Dr. Miller-Cribbs is, without a doubt, a role model for faculty and staff in the School of Social Work and throughout the University of Oklahoma.  She is a visionary leader, creating new positions, securing funding, and thinking of creative ways to reach more students and exponentially create more highly trained social workers to solve the myriad of problems in Oklahoma.  She has mentored staff in teaching, classroom management, how to create a research agenda, how to find a voice of leadership, and in solving difficult administrative problems.  She always has time for her staff, despite her busy life as the Director, is interested in each coworker’s life, and models effective leadership.

One of her biggest contributions is the expansion of the School of Social Work.  The faculty in Tulsa has doubled under her leadership and advocacy, and we have more students than ever on the Tulsa and Norman campuses.  We have new centers, new funding sources, new facilities, new policies that help career success, and overall a much higher level of support from leadership.  Dr. Miller-Cribbs inspires faculty to see how their quality teaching multiplies by helping so many people develop skills to work with numerous clients in our state. 

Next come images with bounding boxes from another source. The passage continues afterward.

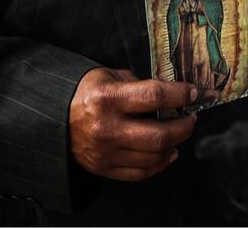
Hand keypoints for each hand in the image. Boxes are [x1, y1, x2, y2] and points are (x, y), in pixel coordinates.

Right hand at [69, 67, 196, 181]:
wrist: (55, 116)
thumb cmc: (87, 92)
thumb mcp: (111, 76)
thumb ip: (141, 85)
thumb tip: (173, 94)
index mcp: (108, 98)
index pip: (154, 97)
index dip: (180, 94)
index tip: (193, 93)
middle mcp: (106, 128)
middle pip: (159, 135)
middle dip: (184, 127)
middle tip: (191, 118)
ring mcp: (105, 152)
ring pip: (153, 157)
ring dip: (174, 145)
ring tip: (179, 134)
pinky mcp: (104, 168)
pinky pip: (141, 172)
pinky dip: (160, 164)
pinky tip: (167, 152)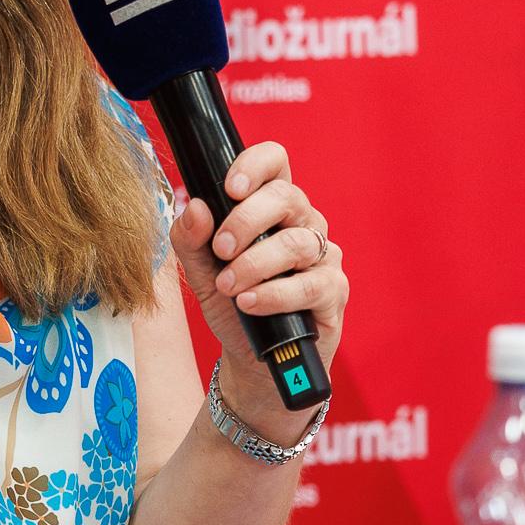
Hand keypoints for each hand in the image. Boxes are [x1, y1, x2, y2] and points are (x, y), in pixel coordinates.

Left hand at [173, 141, 348, 445]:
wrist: (253, 362)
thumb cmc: (234, 306)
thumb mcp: (200, 272)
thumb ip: (190, 239)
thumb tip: (191, 205)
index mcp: (272, 207)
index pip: (276, 162)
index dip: (256, 164)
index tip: (229, 187)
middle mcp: (303, 223)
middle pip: (287, 197)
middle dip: (246, 220)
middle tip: (220, 249)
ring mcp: (323, 256)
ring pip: (297, 243)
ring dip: (255, 264)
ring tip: (229, 287)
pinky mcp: (334, 291)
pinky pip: (310, 285)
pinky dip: (274, 294)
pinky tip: (250, 303)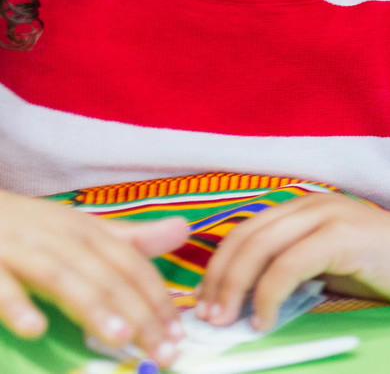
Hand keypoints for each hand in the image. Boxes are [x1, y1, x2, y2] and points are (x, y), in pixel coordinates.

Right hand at [0, 192, 185, 362]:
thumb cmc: (28, 227)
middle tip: (161, 351)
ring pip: (61, 278)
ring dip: (92, 308)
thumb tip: (183, 230)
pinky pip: (1, 285)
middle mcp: (57, 238)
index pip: (132, 266)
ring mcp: (19, 249)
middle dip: (138, 314)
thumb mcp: (79, 229)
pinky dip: (16, 305)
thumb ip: (128, 239)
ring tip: (120, 338)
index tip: (178, 335)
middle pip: (106, 276)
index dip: (158, 299)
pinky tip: (34, 329)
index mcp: (85, 232)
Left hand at [194, 194, 389, 330]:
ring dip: (236, 290)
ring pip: (259, 250)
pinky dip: (268, 296)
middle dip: (218, 282)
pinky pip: (287, 267)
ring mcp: (327, 216)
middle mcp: (310, 205)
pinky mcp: (342, 236)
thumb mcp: (330, 267)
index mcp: (303, 209)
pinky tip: (266, 319)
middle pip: (243, 239)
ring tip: (229, 322)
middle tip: (209, 318)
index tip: (207, 304)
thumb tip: (247, 301)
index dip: (217, 269)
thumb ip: (292, 272)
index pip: (243, 234)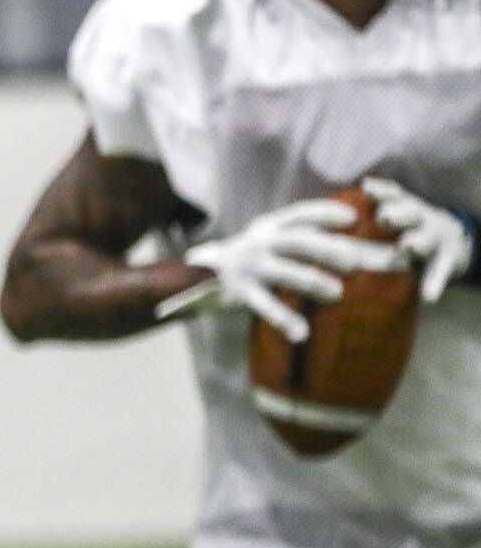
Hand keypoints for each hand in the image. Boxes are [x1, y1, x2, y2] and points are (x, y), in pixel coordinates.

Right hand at [156, 197, 408, 342]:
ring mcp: (249, 266)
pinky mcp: (239, 291)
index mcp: (268, 227)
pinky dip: (284, 320)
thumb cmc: (247, 260)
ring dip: (314, 282)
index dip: (325, 213)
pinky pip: (266, 306)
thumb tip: (351, 251)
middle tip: (354, 263)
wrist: (193, 278)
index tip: (352, 218)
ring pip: (286, 272)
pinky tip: (301, 333)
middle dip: (328, 249)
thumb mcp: (266, 242)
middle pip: (298, 241)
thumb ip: (297, 241)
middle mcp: (259, 242)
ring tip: (336, 294)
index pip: (300, 215)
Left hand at [363, 177, 475, 302]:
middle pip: (410, 214)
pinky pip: (439, 272)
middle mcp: (420, 219)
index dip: (381, 192)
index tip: (367, 189)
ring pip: (425, 240)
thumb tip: (341, 203)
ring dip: (417, 242)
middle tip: (384, 217)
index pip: (392, 195)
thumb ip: (374, 205)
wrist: (451, 238)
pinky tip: (428, 297)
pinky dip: (434, 284)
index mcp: (404, 206)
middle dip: (397, 215)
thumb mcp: (397, 210)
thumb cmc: (407, 224)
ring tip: (407, 246)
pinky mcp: (446, 261)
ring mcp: (434, 240)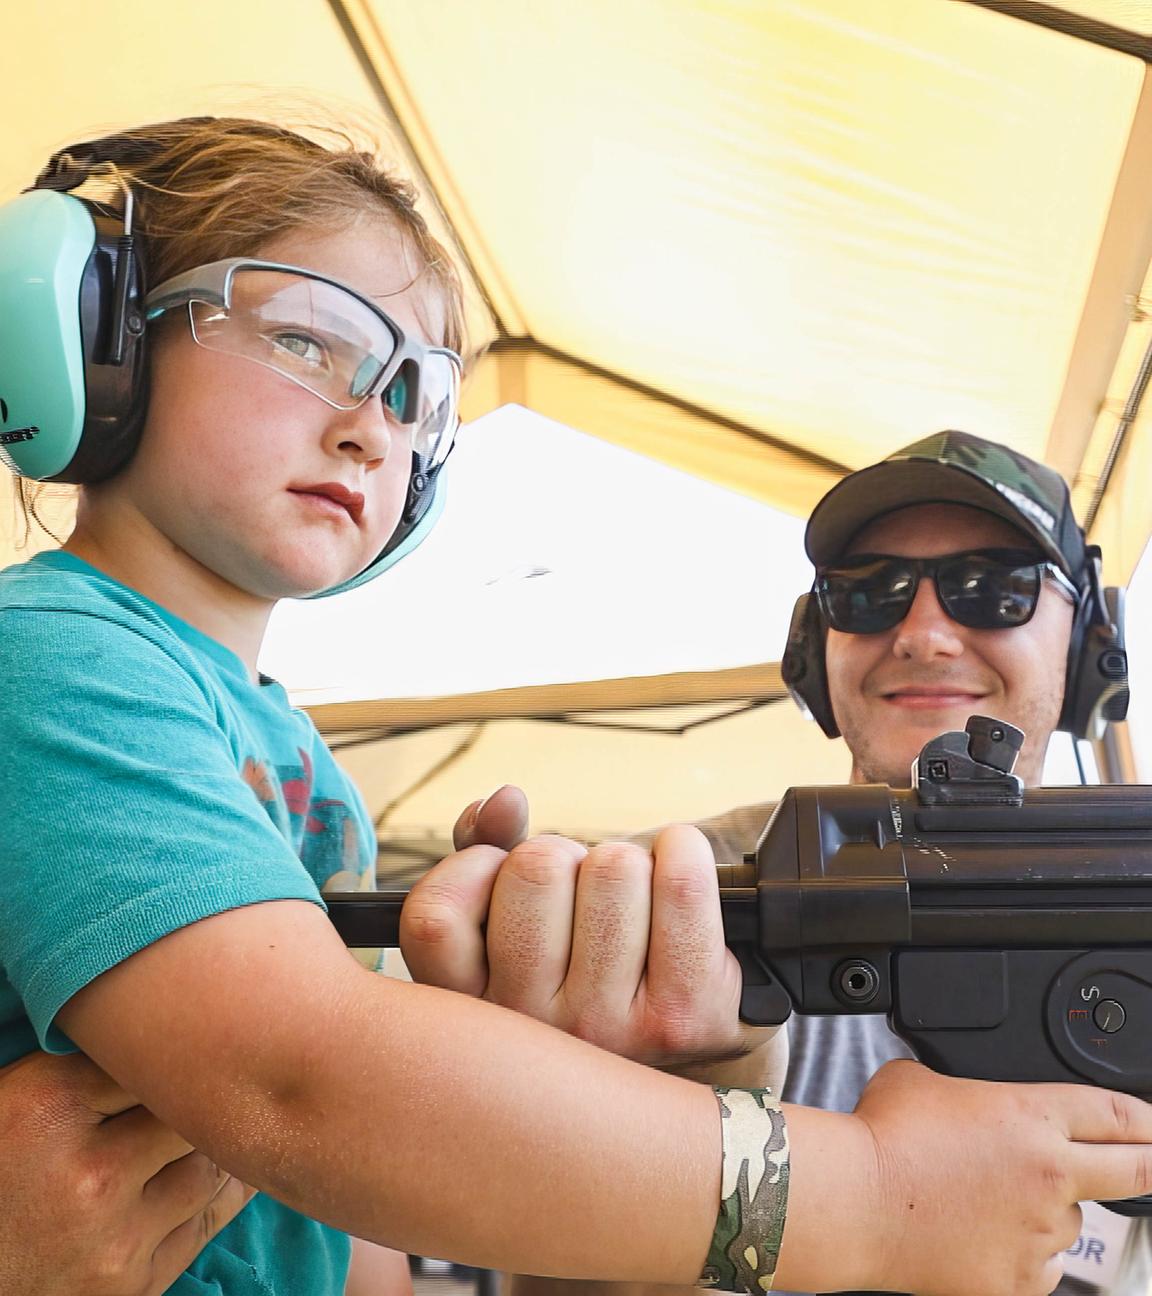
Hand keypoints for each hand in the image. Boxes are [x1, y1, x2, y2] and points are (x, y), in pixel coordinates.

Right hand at [0, 1050, 253, 1295]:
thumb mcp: (24, 1095)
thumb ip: (91, 1063)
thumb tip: (175, 1029)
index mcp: (53, 1107)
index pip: (156, 1057)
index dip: (179, 1052)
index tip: (197, 1044)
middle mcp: (91, 1172)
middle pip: (192, 1110)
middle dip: (204, 1097)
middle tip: (227, 1080)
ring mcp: (117, 1234)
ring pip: (211, 1166)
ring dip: (214, 1145)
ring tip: (213, 1128)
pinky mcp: (135, 1282)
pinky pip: (208, 1220)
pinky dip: (223, 1190)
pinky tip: (229, 1167)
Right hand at [401, 790, 779, 1078]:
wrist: (677, 1036)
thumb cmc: (577, 957)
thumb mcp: (509, 911)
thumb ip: (486, 848)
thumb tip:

What makes Dr. Julie Miller-Cribbs so deserving of this recognition is that she sees — and thinks — beyond categories and divisions.  When she interacts with a person, she doesn’t see gender, or race, or age, or whatever other characteristics that others might use to define (and potentially confine) an individual.  Instead, she sees their intelligence, capacity, and perhaps most important, the potential of the person with whom she’s interacting.  

Congratulations, Dr. Miller-Cribbs, on this much-deserved honor!